Copy out every line of the data below word for word, with no changes of any kind.

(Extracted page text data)
▼

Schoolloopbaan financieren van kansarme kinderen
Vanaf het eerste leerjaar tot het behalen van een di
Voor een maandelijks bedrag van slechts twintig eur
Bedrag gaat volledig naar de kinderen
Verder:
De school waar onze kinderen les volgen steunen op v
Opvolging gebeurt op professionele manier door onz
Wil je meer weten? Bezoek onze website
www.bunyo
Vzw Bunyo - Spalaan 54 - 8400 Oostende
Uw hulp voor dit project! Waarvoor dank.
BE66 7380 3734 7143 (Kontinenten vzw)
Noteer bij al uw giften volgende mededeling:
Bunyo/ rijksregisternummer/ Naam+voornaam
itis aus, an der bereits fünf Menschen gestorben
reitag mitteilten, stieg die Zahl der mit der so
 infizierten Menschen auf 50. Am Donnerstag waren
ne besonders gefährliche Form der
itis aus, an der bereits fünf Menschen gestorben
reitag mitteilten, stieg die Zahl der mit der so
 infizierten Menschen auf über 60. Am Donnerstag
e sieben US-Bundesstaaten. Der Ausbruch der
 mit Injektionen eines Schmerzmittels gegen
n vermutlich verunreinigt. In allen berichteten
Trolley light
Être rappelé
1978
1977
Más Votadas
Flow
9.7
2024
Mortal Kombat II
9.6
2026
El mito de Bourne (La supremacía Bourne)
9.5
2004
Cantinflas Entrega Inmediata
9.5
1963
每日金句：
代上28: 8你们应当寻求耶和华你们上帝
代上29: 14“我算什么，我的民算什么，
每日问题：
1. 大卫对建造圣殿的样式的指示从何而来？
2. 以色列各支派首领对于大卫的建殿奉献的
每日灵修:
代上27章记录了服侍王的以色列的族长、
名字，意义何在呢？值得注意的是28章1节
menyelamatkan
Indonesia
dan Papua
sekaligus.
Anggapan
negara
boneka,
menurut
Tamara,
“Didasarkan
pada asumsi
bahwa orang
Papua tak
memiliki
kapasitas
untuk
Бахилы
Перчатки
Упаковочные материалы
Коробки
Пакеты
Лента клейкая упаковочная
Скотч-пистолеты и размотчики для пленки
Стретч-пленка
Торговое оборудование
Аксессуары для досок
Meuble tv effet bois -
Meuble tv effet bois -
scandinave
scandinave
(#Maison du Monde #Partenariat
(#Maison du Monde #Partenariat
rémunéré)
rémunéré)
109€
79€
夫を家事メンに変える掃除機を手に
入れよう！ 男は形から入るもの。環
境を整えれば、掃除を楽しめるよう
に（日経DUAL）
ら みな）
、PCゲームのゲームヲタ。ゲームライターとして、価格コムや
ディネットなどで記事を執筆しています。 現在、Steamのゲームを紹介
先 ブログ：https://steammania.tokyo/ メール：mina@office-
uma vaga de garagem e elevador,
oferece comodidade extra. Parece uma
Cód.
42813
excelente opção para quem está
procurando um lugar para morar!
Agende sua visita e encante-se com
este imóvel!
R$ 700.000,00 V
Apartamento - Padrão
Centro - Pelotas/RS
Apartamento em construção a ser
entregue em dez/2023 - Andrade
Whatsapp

▲

** Exercise answer **
Schoolloopbaan financieren van kansarme kinderen
Vanaf het eerste leerjaar tot het behalen van een di
Voor een maandelijks bedrag van slechts twintig eur
Bedrag gaat volledig naar de kinderen
Verder:
De school waar onze kinderen les volgen steunen op v
Opvolging gebeurt op professionele manier door onz
Wil je meer weten? Bezoek onze website
www.bunyo
Vzw Bunyo - Spalaan 54 - 8400 Oostende
Uw hulp voor dit project! Waarvoor dank.
BE66 7380 3734 7143 (Kontinenten vzw)
Noteer bij al uw giften volgende mededeling:
Bunyo/ rijksregisternummer/ Naam+voornaam
itis aus, an der bereits fünf Menschen gestorben
reitag mitteilten, stieg die Zahl der mit der so
 infizierten Menschen auf 50. Am Donnerstag waren
ne besonders gefährliche Form der
itis aus, an der bereits fünf Menschen gestorben
reitag mitteilten, stieg die Zahl der mit der so
 infizierten Menschen auf über 60. Am Donnerstag
e sieben US-Bundesstaaten. Der Ausbruch der
 mit Injektionen eines Schmerzmittels gegen
n vermutlich verunreinigt. In allen berichteten
Trolley light
Être rappelé
1978
1977
Más Votadas
Flow
9.7
2024
Mortal Kombat II
9.6
2026
El mito de Bourne (La supremacía Bourne)
9.5
2004
Cantinflas Entrega Inmediata
9.5
1963
每日金句：
代上28: 8你们应当寻求耶和华你们上帝
代上29: 14“我算什么，我的民算什么，
每日问题：
1. 大卫对建造圣殿的样式的指示从何而来？
2. 以色列各支派首领对于大卫的建殿奉献的
每日灵修:
代上27章记录了服侍王的以色列的族长、
名字，意义何在呢？值得注意的是28章1节
menyelamatkan
Indonesia
dan Papua
sekaligus.
Anggapan
negara
boneka,
menurut
Tamara,
“Didasarkan
pada asumsi
bahwa orang
Papua tak
memiliki
kapasitas
untuk
Бахилы
Перчатки
Упаковочные материалы
Коробки
Пакеты
Лента клейкая упаковочная
Скотч-пистолеты и размотчики для пленки
Стретч-пленка
Торговое оборудование
Аксессуары для досок
Meuble tv effet bois -
Meuble tv effet bois -
scandinave
scandinave
(#Maison du Monde #Partenariat
(#Maison du Monde #Partenariat
rémunéré)
rémunéré)
109€
79€
夫を家事メンに変える掃除機を手に
入れよう！ 男は形から入るもの。環
境を整えれば、掃除を楽しめるよう
に（日経DUAL）
ら みな）
、PCゲームのゲームヲタ。ゲームライターとして、価格コムや
ディネットなどで記事を執筆しています。 現在、Steamのゲームを紹介
先 ブログ：https://steammania.tokyo/ メール：mina@office-
uma vaga de garagem e elevador,
oferece comodidade extra. Parece uma
Cód.
42813
excelente opção para quem está
procurando um lugar para morar!
Agende sua visita e encante-se com
este imóvel!
R$ 700.000,00 V
Apartamento - Padrão
Centro - Pelotas/RS
Apartamento em construção a ser
entregue em dez/2023 - Andrade
Whatsapp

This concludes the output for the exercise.